The Canadian Rationing Canard

It’s looking increasingly clear that the right’s strategy for attacking the Obama administration’s health care proposals is to attack totally made-up ideas that have nothing to do with what Obama has proposed. Steve Benen fills us in:

There’s a project, for example, called “Patients United Now,” organized by the same outfit that sponsored Sam “Joe the Plumber” Wurzelbacher’s anti-EFCA efforts. The group, Americans for Prosperity, has a new television ad featuring a Canadian woman who said she came to the United States to be treated for brain cancer, because in Canada, she would have had to wait six months to see a specialist, a delay that would have killed her.

To hear the woman tell it, Canada’s system is a dystopian nightmare, in which the government forces taxpayers to “wait a year for vital surgeries,” and bureaucrats restrict access to medicine and treatments. She concludes by telling the viewer, “Now Washington wants to bring Canadian-style healthcare to the U.S., but government should never come in between your family and your doctor.” She encourages Americans, “Don’t give up your rights.”

Jonathan Cohn has a good rundown of the basic falseness of this ad. But I think it’s worth zeroing-in on the specific issue here. The way Canadian healthcare works is basically that if you want to see a doctor, you go see a doctor and the government pays the bill. This is a “single-payer” system (with the government as the single payer) and it in no way resembles what Obama has proposed. But it is what they do in Canada. A system like this can either cost a ton of money (sort of like our Medicare) or else you can control the costs by giving the program an explicit budget and then rationing access to care. And in Canada, they essentially have opted for the latter route. Sometimes a person wants treatment but the government won’t pay.


But why is it that in that instance a person would travel to the United States for health care? Obviously, the Canadian government won’t pay for that either. So if you’re going to have to pay privately, why do it in the USA? Why not just do it in Canada? Well, it turns out that in addition to its system of government-financed health insurance, Canada does a lot to curtail people’s ability to purchase health insurance and health care services privately. This is done for basically reasons of egalitarian ideology — they’re all in it together. But it’s also politically viable in part because the vast majority of Canadians live very close to the United States. So prosperous Canadians who are theoretically disadvantaged by this system can, in practice, take advantage of the American “safety valve” and go south of the border. This helps keep the Canadian ruleset politically sustainable.

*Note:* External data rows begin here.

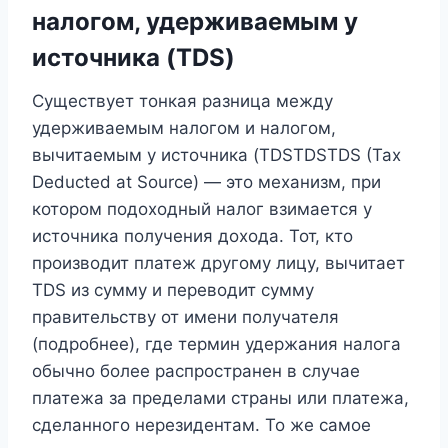
налогом, удерживаемым у
источника (TDS)
Существует тонкая разница между
удерживаемым налогом и налогом,
вычитаемым у источника (TDSTDSTDS (Tax
Deducted at Source) — это механизм, при
котором подоходный налог взимается у
источника получения дохода. Тот, кто
производит платеж другому лицу, вычитает
TDS из сумму и переводит сумму
правительству от имени получателя
(подробнее), где термин удержания налога
обычно более распространен в случае
платежа за пределами страны или платежа,
сделанного нерезидентам. То же самое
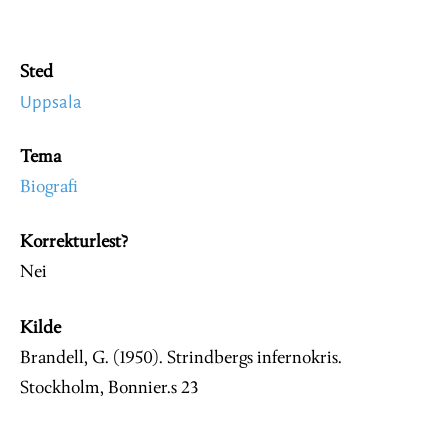
Sted
Uppsala
Tema
Biografi
Korrekturlest?
Nei
Kilde
Brandell, G. (1950). Strindbergs infernokris.
Stockholm, Bonnier.s 23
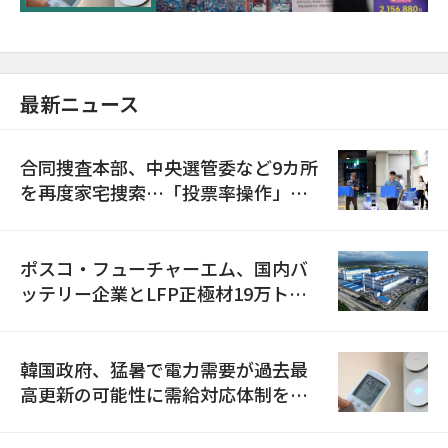
最新ニュース
合同捜査本部、中央選管委など9カ所
を再度家宅捜索…「投票率操作」の
資料を確保
ポスコ・フューチャーエム、国内バ
ッテリー企業とLFP正極材19万トン
の供給契約を締結
韓国政府、猛暑で電力需要が過去最
高更新の可能性に需給対応体制を点
検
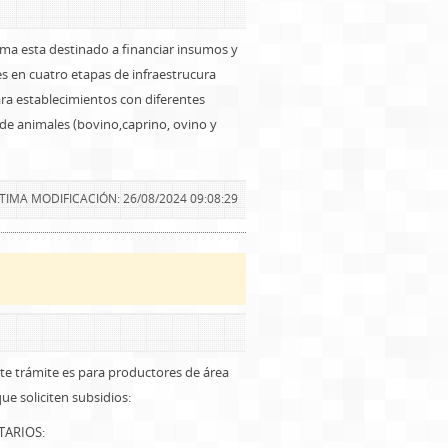
ama esta destinado a financiar insumos y
s en cuatro etapas de infraestrucura
ara establecimientos con diferentes
 de animales (bovino,caprino, ovino y
TIMA MODIFICACIÓN: 26/08/2024 09:08:29
nte trámite es para productores de área
que soliciten subsidios:
TARIOS:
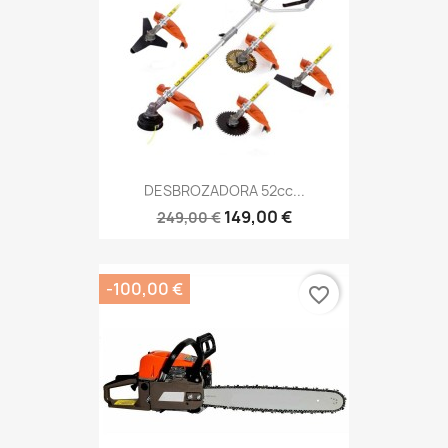
DESBROZADORA 52cc...
149,00 €
249,00 €
-100,00 €
favorite_border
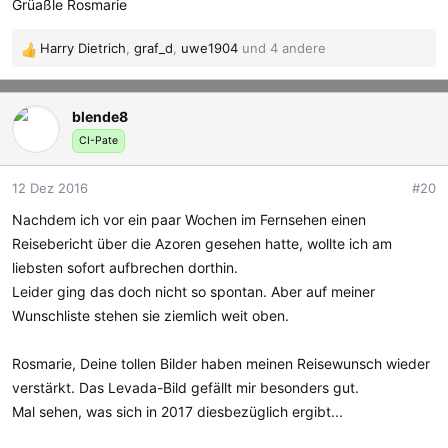
Grüaßle Rosmarie
Harry Dietrich
,
graf_d
,
uwe1904
und 4 andere
R
e
a
blende8
k
t
CI-Pate
i
o
12 Dez 2016
#20
n
e
Nachdem ich vor ein paar Wochen im Fernsehen einen
n
Reisebericht über die Azoren gesehen hatte, wollte ich am
:
liebsten sofort aufbrechen dorthin.
Leider ging das doch nicht so spontan. Aber auf meiner
Wunschliste stehen sie ziemlich weit oben.
Rosmarie, Deine tollen Bilder haben meinen Reisewunsch wieder
verstärkt. Das Levada-Bild gefällt mir besonders gut.
Mal sehen, was sich in 2017 diesbezüglich ergibt...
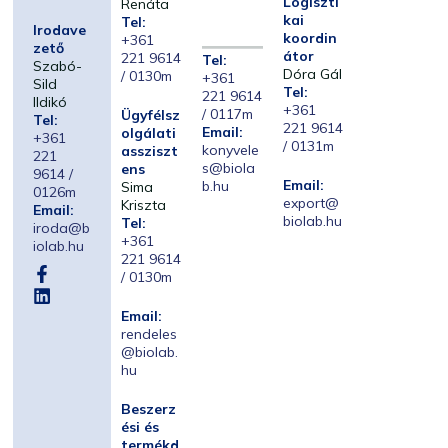
Logiszti
Renáta
kai
Tel:
Irodave
koordin
+361
zető
átor
221 9614
Tel:
Szabó-
Dóra Gál
/ 0130m
+361
Sild
Tel:
221 9614
Ildikó
+361
/ 0117m
Ügyfélsz
Tel:
221 9614
Email:
olgálati
+361
/ 0131m
konyvele
assziszt
221
s@biola
ens
9614 /
Email:
b.hu
Sima
0126m
export@
Kriszta
Email:
biolab.hu
Tel:
iroda@b
+361
iolab.hu
221 9614
/ 0130m
Email:
rendeles
@biolab.
hu
Beszerz
ési és
termékd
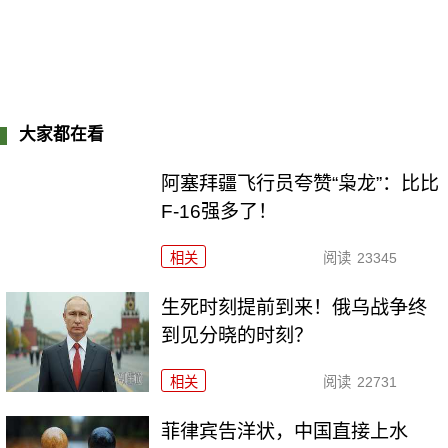
大家都在看
阿塞拜疆飞行员夸赞“枭龙”：比比
F-16强多了！
相关
阅读
23345
生死时刻提前到来！俄乌战争终
到见分晓的时刻？
相关
阅读
22731
菲律宾告洋状，中国直接上水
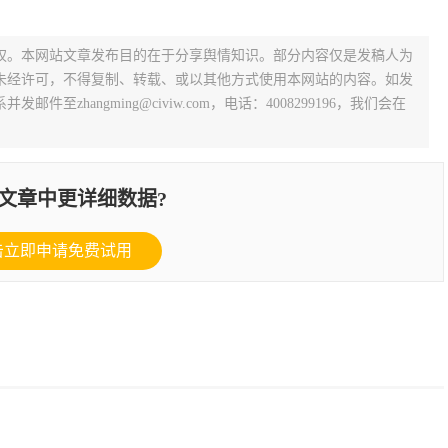
权。本网站文章发布目的在于分享舆情知识。部分内容仅是发稿人为
未经许可，不得复制、转载、或以其他方式使用本网站的内容。如发
zhangming@civiw.com，电话：4008299196，我们会在
文章中更详细数据?
击立即申请免费试用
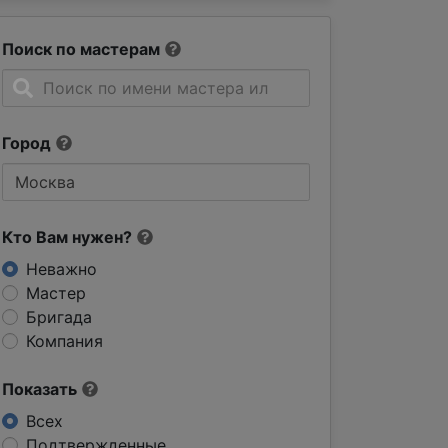
Поиск по мастерам
Город
Кто Вам нужен?
Неважно
Мастер
Бригада
Компания
Показать
Всех
Подтвержденные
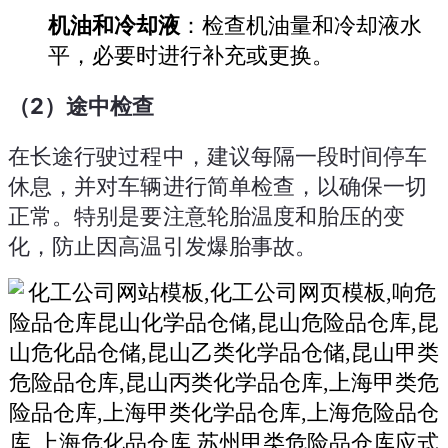
机油和冷却液
：检查机油量和冷却液水
平，必要时进行补充或更换。
（2）途中检查
在长途行驶过程中，建议每隔一段时间停车
休息，并对车辆进行简单检查，以确保一切
正常。特别是要注意轮胎温度和胎压的变
化，防止因高温引发爆胎事故。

But not only is Obama not proposing anything like Canada’s single-payer system, he’s really not proposing any restrictions on people’s ability to buy private health insurance. Much as Canadians have the option of going to America to buy health services, Americans will always have the option of going to America to buy health services. But for most Americans, buying health services is difficult because health care is expensive. Obama’s proposals are aimed at making it possible for more people to afford health care. If what you have instead is money burning a hole in your pocket that you desperately want to spend on health care, nobody is going to stop you.